(Dataset entries)
# # # # # # #

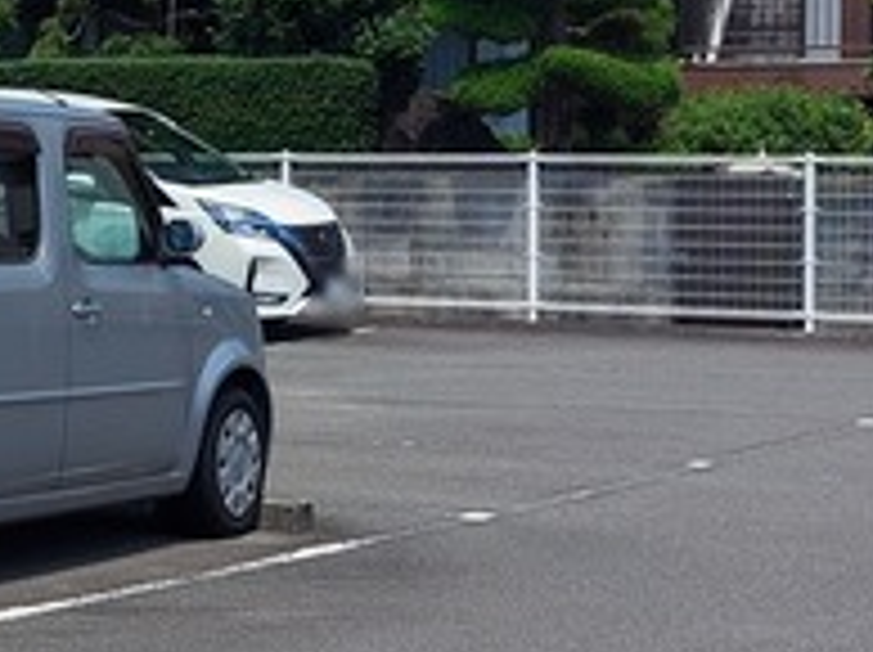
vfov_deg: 12.4
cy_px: 211
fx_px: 2997
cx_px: -382
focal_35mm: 119
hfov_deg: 15.5
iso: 25
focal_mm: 5.23
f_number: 1.8
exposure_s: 1/609
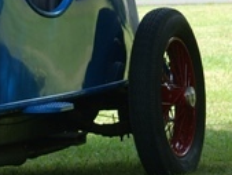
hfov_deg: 5.8
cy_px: 17
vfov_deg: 4.4
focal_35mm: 341
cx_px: -106
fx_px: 2287
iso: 100
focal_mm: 50
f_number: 4.8
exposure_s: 1/90
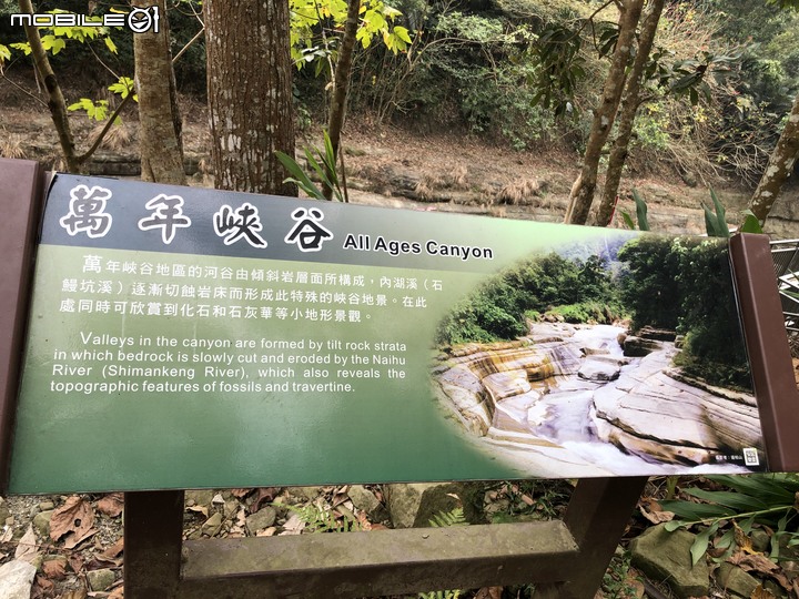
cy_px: 300
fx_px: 646
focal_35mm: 28
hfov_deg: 63.4
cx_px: 400
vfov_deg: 49.7
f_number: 1.8
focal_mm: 3.99
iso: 20
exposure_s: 1/257
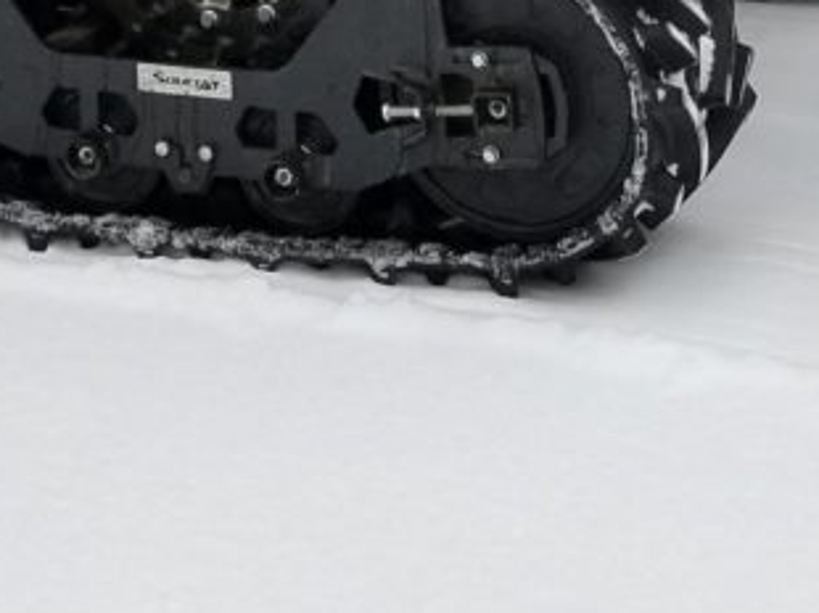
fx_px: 3050
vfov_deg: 10.4
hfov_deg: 15.3
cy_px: -666
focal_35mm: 129
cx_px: 301
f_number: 1.7
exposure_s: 1/60
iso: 80
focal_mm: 4.3
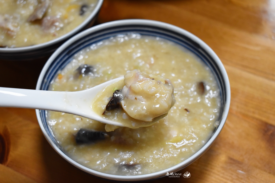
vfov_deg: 23.8
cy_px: 92
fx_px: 435
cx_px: 138
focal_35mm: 57
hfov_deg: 35.1
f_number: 5
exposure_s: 1/60
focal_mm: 38
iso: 1600
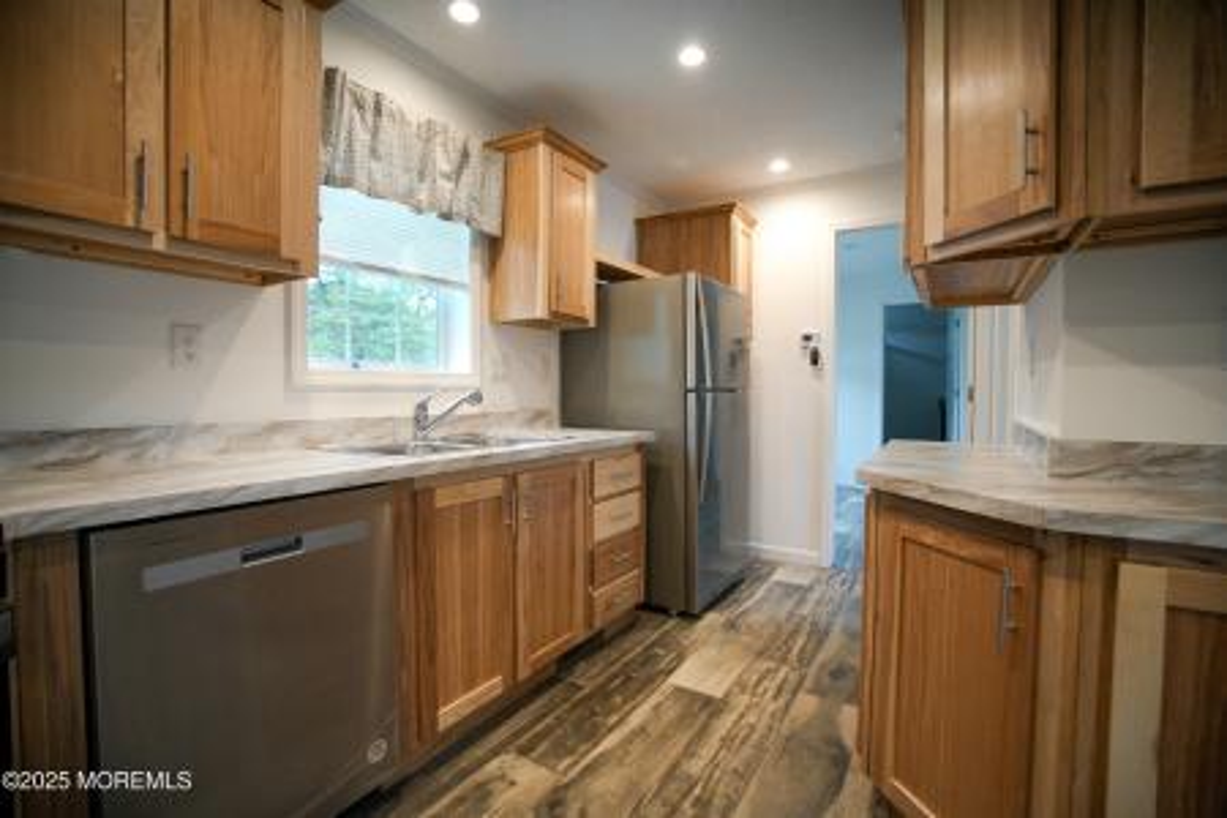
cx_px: 614
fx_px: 545
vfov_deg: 73.7
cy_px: 409
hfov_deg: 96.7
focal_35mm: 16
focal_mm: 16
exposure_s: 1/320
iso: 2500
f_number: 4
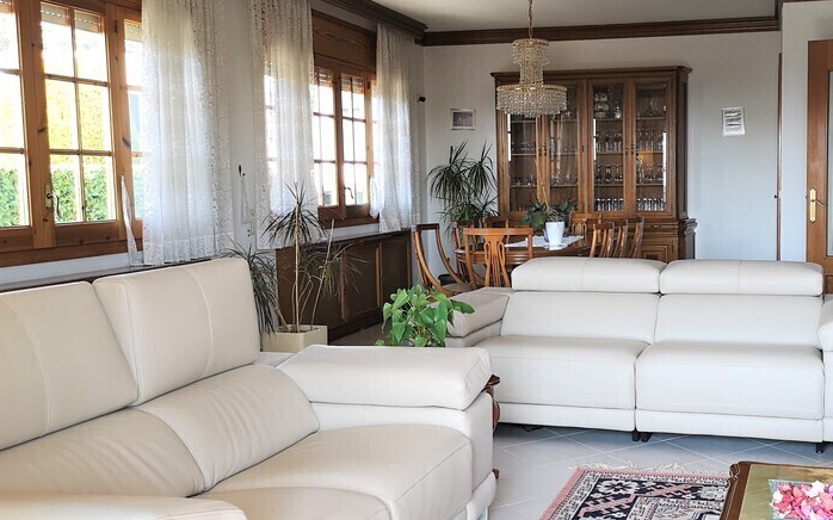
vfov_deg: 30.5
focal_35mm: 42
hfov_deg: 46.2
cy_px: 258
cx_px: 575
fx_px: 953
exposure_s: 1/120
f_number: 1.8
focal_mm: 3.95
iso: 64
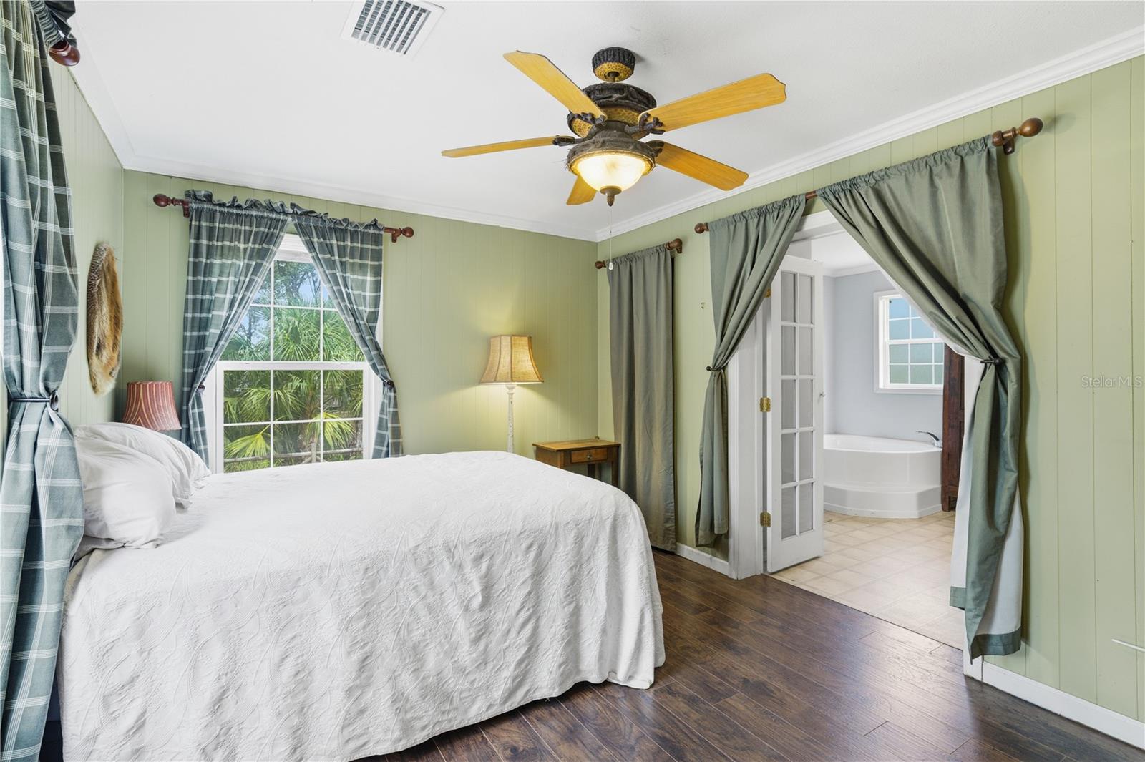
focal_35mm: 17
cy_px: 381
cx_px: 572
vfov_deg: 70.4
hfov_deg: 93.3
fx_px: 540
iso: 640
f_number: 8
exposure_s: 1/500
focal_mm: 17
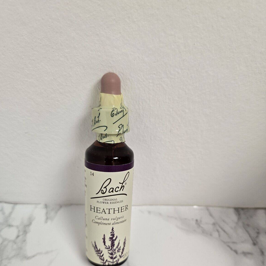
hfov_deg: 57.3
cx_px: 135
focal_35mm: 28
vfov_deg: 56.1
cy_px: 178
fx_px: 243
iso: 80
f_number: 1.8
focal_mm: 5.4
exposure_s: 1/100
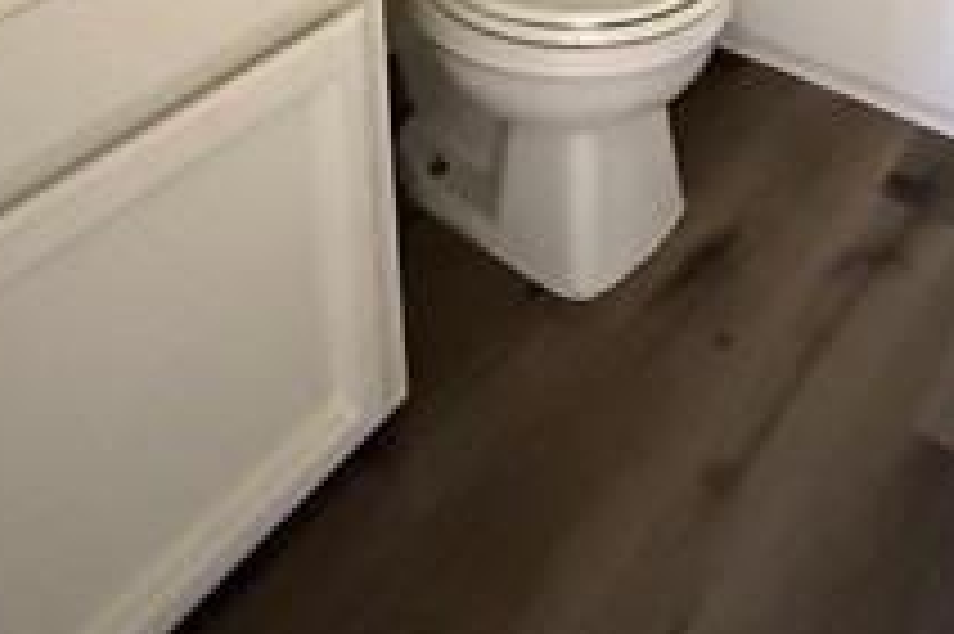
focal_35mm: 44
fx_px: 1165
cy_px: -414
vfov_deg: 22.4
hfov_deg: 43.8
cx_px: 652
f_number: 2.2
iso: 1250
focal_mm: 2.22
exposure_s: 1/60
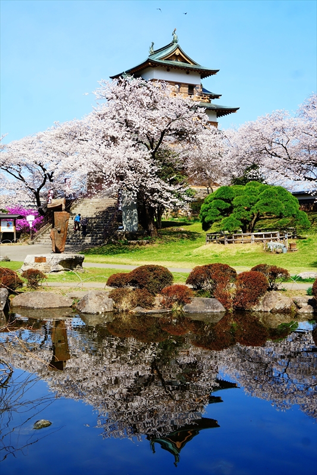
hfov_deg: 28.9
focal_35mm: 46
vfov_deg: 42.3
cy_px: 238
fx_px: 614
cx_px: 158
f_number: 8
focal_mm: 31
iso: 100
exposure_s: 1/200
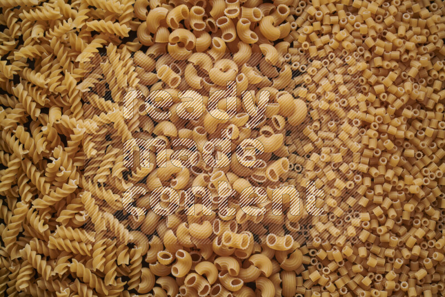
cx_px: 222
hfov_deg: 39.6
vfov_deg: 27.0
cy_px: 148
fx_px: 618
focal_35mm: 50
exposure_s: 1/100
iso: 160
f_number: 8
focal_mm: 50
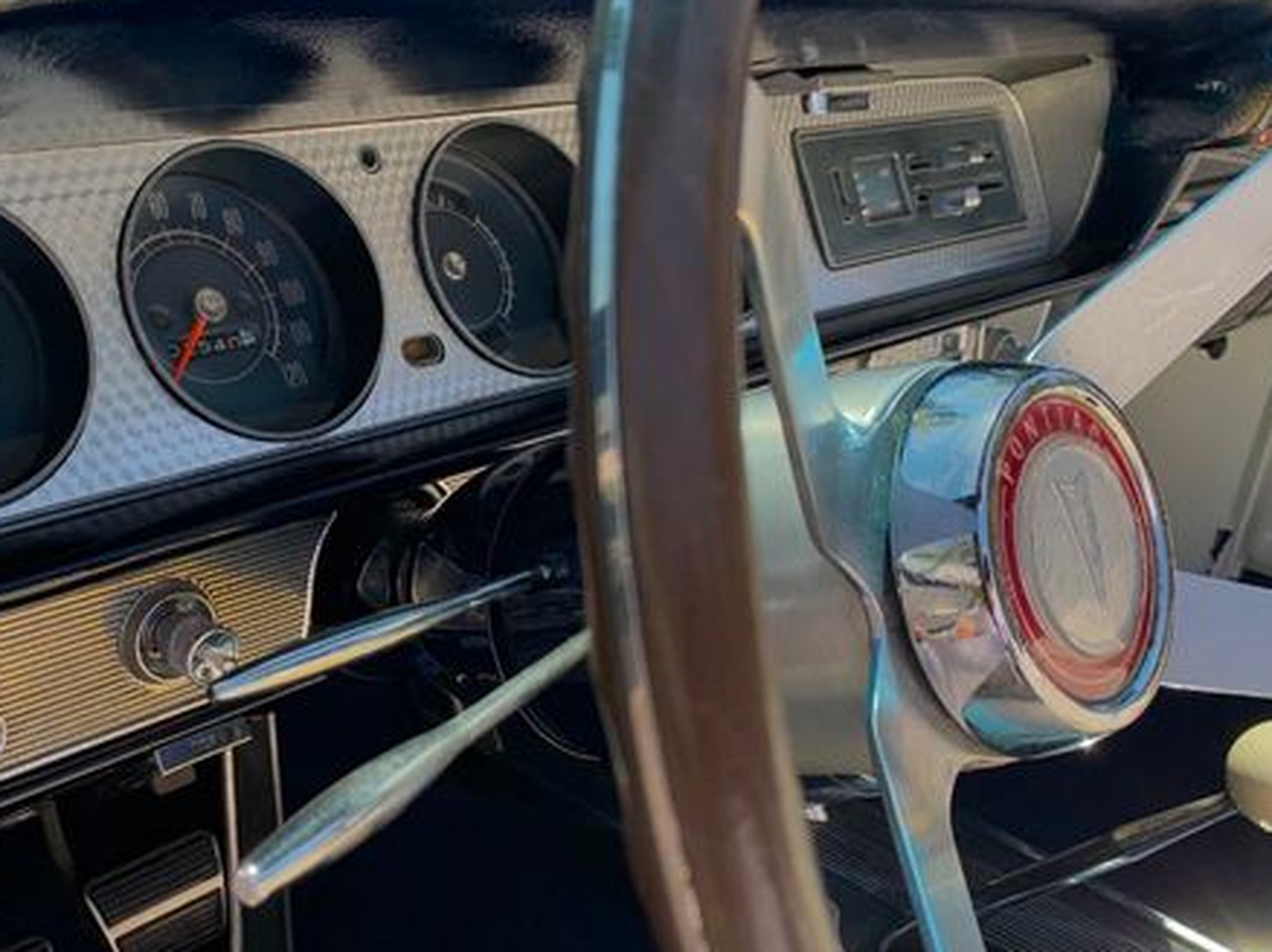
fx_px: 1396
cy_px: 499
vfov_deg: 37.7
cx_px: 424
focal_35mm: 38
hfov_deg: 48.2
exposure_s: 1/1001
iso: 25
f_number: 1.8
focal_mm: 4.25
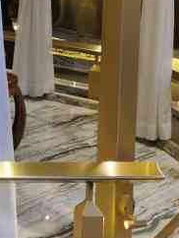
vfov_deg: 17.9
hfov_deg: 13.5
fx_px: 716
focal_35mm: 104
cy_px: -52
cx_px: -83
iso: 160
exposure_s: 1/100
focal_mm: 5.58
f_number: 1.8
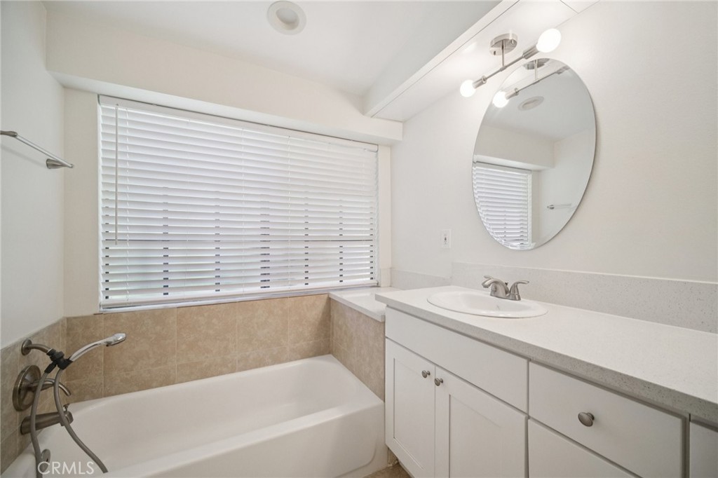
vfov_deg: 81.2
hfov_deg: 104.3
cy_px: 239
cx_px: 359
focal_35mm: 14
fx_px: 279
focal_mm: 9
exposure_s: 1/30
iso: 400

# # # # # # #

> _Exercise_
Omit the pictures. Print, word for word, the lines from the beginning of the entries above through the line that holds "hfov_deg: 28.9".

> _Answer to the exercise_
vfov_deg: 12.4
cy_px: 211
fx_px: 2997
cx_px: -382
focal_35mm: 119
hfov_deg: 15.5
iso: 25
focal_mm: 5.23
f_number: 1.8
exposure_s: 1/609
hfov_deg: 5.8
cy_px: 17
vfov_deg: 4.4
focal_35mm: 341
cx_px: -106
fx_px: 2287
iso: 100
focal_mm: 50
f_number: 4.8
exposure_s: 1/90
cy_px: 300
fx_px: 646
focal_35mm: 28
hfov_deg: 63.4
cx_px: 400
vfov_deg: 49.7
f_number: 1.8
focal_mm: 3.99
iso: 20
exposure_s: 1/257
fx_px: 3050
vfov_deg: 10.4
hfov_deg: 15.3
cy_px: -666
focal_35mm: 129
cx_px: 301
f_number: 1.7
exposure_s: 1/60
iso: 80
focal_mm: 4.3
vfov_deg: 23.8
cy_px: 92
fx_px: 435
cx_px: 138
focal_35mm: 57
hfov_deg: 35.1
f_number: 5
exposure_s: 1/60
focal_mm: 38
iso: 1600
cx_px: 614
fx_px: 545
vfov_deg: 73.7
cy_px: 409
hfov_deg: 96.7
focal_35mm: 16
focal_mm: 16
exposure_s: 1/320
iso: 2500
f_number: 4
vfov_deg: 30.5
focal_35mm: 42
hfov_deg: 46.2
cy_px: 258
cx_px: 575
fx_px: 953
exposure_s: 1/120
f_number: 1.8
focal_mm: 3.95
iso: 64
focal_35mm: 17
cy_px: 381
cx_px: 572
vfov_deg: 70.4
hfov_deg: 93.3
fx_px: 540
iso: 640
f_number: 8
exposure_s: 1/500
focal_mm: 17
hfov_deg: 57.3
cx_px: 135
focal_35mm: 28
vfov_deg: 56.1
cy_px: 178
fx_px: 243
iso: 80
f_number: 1.8
focal_mm: 5.4
exposure_s: 1/100
focal_35mm: 44
fx_px: 1165
cy_px: -414
vfov_deg: 22.4
hfov_deg: 43.8
cx_px: 652
f_number: 2.2
iso: 1250
focal_mm: 2.22
exposure_s: 1/60
hfov_deg: 28.9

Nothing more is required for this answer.